LGBTVscan 2025: Queere Sichtbarkeit bei Film-Veröffentlichungen in Deutschland hoch wie nie
2025 spiegelten Kino, Fernsehen und Streaming die Vielfalt der Gesellschaft etwas stärker wider als zuvor. Mehrere Rekordwerte wurden erreicht, dennoch bleiben queere Menschen unterrepräsentiert. Der Anteil LGBT-inklusiver Filme ist in den letzten Jahren kontinuierlich gestiegen. Den stärksten Zuwachs sehen wir bei Netflix. Von den untersuchten 23 reichweitenstärksten TV-Sendern machte ARTE den größten Sprung. Mit Netflix und Amazon Prime kann jedoch kein deutscher Sender mithalten.
Johannes Jarchow | 26. Juni 2026
Im letzten Jahr wurden im linearen Fernsehen 15.240 Filme und Dokumentationen mit einer Laufzeit von mindestens 70 Minuten ausgestrahlt, etwas mehr als 2024 (+1,1 %). Von diesen hatten 991 mindestens eine für die Handlung relevante LGBT-Figur (+33,9 %). Damit beträgt die Queerfilmquote* 6,5 % (2024: 4,9 %). Im Vergleich zu Veröffentlichungen im Kino (13,6 %), bei Netflix (11,2 %), Amazon Prime (11,0 %) und auf DVD bzw. Blu-Ray (9,4 %) blieb das Fernsehen das mit Abstand am wenigsten diverse Langfilm-Medium in Deutschland.

Dabei gibt es weiterhin ein großes Gefälle zwischen dem öffentlich-rechtlichen Rundfunk und den Privatsendern.
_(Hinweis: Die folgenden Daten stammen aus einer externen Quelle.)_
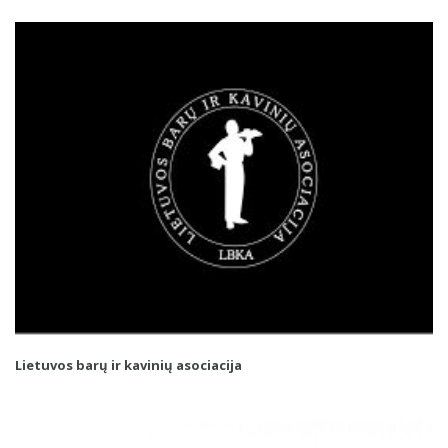
Lietuvos barų ir kavinių asociacija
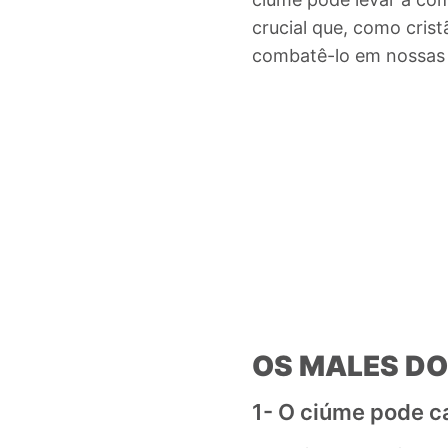
crucial que, como cris
combatê-lo em nossas 
OS MALES DO
1- O ciúme pode ca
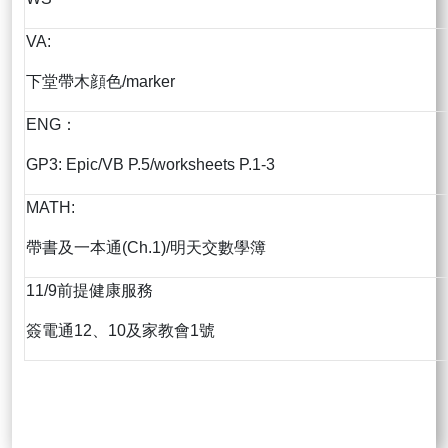
VA:
下堂帶木顔色/marker
ENG：
GP3: Epic/VB P.5/worksheets P.1-3
MATH:
帶書及一本通(Ch.1)/明天交數學簿
11/9前提健康服務
簽電通12、10及家教會1號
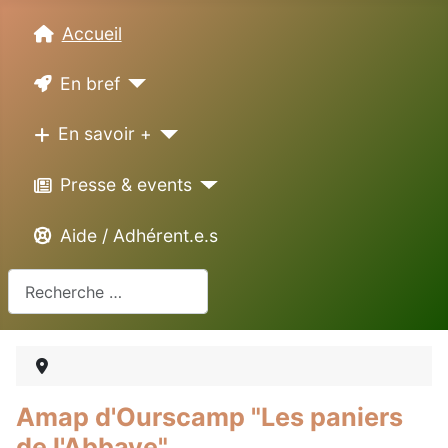
Accueil
En bref
En savoir +
Presse & events
Aide / Adhérent.e.s
Rechercher
Amap d'Ourscamp "Les paniers
de l'Abbaye"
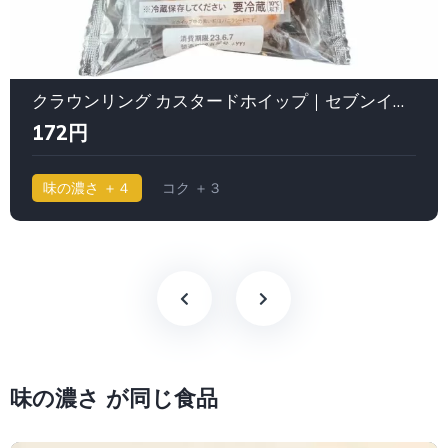
クラウンリング カスタードホイップ｜セブンイレブン
172円
味の濃さ ＋４
コク ＋３
味の濃さ が同じ食品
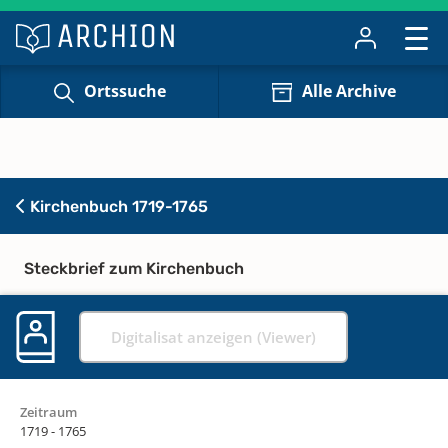
Ortssuche
Alle Archive
Kirchenbuch 1719-1765
Steckbrief zum Kirchenbuch
Digitalisat anzeigen (Viewer)
Zeitraum
1719 - 1765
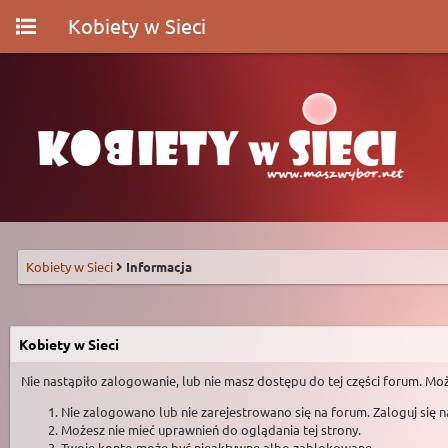
Kobiety w Sieci
Kobiety w Sieci
Informacja
Kobiety w Sieci
Nie nastąpiło zalogowanie, lub nie masz dostępu do tej części forum. Moż
Nie zalogowano lub nie zarejestrowano się na forum. Zaloguj się 
Możesz nie mieć uprawnień do oglądania tej strony.
Twoje konto może być nieaktywne albo zablokowane.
In den Ersten, Zweiten und Dritten Programmen hatten 2025 knapp 700 Dokumentar- und Spielfilme queere Themen. Auffällig sind die stark gestiegenen Zuwächse bei HR Fernsehen (+73,2 %), ZDFneo (+56,1 %) und ZDF (+40,0 %). Nur SWR (-23,7 %) und BR (-4,2 %) reduzierten queer-inklusive TV-Ausstrahlungen. Der Südwestrundfunk löste in diesem Jahr zudem den Norddeutschen Rundfunk als Schlusslicht ab und enttäuschte auch in allen anderen untersuchten Kategorien.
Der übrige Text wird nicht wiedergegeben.